**ARTICLE**
With Yum China Split From Yum! Brands, Investors Can Expect This For Their Shares|NYSE:YUMNYSE:YUMC

Shares of Yum! Brands, Inc. YUM appeared to be significantly lower on Tuesday, but that is not the actual case.

Yum! Brands, the parent company behind Taco Bell, Pizza Hut and KFC, decided in 2015 that it is in the best interest of investors to split its business into two different identities: Yum! Brands (still tickered YUM and trading on the NYSE) and Yum China Holdings Inc YUMC.

The first business segment, Yum! Brands, represents more than 43,000 restaurants in almost 140 countries. The second business segment, Yum China Holdings, is a licensee of Yum! Brands in mainland China and holds the exclusive rights to all three restaurant brands.

Yum Brands' CEO Greg Creed explained to investors the logic behind the business split in early October. He said, "As a ‘pure play' franchisor, the transformed Yum! Brands will become more efficient and capital light with an optimized capital structure, improved cash flow and laser-like focus on our key strategies to drive same-store sales and new unit growth worldwide."

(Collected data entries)
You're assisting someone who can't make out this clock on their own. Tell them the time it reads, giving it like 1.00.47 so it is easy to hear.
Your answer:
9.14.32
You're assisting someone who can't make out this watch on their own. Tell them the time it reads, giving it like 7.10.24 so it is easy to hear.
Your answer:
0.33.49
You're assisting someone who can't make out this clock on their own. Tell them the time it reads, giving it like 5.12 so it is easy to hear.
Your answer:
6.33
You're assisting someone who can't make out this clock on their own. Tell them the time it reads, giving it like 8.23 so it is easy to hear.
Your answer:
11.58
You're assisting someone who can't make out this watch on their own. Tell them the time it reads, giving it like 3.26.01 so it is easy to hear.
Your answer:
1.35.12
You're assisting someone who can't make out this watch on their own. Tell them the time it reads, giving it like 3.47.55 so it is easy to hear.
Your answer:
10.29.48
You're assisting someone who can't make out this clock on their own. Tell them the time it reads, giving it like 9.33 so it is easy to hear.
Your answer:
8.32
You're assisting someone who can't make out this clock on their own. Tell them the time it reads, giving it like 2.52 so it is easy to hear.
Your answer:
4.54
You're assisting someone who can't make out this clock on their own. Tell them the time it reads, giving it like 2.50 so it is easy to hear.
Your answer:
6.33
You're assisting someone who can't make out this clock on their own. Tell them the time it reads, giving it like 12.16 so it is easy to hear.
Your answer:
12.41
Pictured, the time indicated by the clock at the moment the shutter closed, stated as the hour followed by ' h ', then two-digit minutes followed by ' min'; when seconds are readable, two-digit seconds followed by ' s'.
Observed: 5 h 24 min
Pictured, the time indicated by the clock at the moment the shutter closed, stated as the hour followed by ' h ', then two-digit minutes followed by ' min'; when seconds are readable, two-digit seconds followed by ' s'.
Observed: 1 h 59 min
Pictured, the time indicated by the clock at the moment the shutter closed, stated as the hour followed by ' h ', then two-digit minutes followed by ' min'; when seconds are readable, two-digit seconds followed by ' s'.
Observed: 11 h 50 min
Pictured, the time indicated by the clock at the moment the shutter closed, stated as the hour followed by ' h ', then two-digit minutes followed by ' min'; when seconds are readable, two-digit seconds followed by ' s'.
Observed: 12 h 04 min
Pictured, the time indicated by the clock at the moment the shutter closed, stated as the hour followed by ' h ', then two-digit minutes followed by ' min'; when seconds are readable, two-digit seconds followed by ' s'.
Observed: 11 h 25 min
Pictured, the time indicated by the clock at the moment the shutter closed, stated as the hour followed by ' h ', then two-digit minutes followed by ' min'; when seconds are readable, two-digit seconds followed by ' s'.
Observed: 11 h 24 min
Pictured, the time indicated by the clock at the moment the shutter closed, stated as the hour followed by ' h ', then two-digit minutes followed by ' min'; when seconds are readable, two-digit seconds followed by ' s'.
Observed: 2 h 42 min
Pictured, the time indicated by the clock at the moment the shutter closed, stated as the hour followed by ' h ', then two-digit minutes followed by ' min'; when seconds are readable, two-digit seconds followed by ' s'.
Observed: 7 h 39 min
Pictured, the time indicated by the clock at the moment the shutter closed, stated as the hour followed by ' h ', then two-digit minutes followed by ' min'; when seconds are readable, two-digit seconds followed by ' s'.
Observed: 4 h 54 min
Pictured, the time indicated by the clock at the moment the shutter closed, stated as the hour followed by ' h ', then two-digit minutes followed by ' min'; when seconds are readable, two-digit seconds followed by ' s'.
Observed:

**SHORT TASK A**
Count the lines in the entries that contain the string "watch", treating case as significant, and reply with the number alone.
**SHORT TASK B**
Continue the article about the Yum China split from where it stops.

**TASK OUTPUT A**
3

**TASK OUTPUT B**
As part of the business separation, every investor will receive one share of the newly created Yum China for each share of the parent company they owned as of record on October 19. Investors will see this change reflected in their brokerage account as the business split was official as of Tuesday. No action is required on their end.

Investors won't lose any money on the business split. Yum! Brands' stock is trading lower on Tuesday to reflect the fact that the total value of Yum China was essentially removed from the parent company's stock and merely transferred into a brand new stock.

The total value of Yum China plus Yum! Brands on Tuesday is equal to the total value of Yum! Brands' closing price on Monday so investors aren't losing money.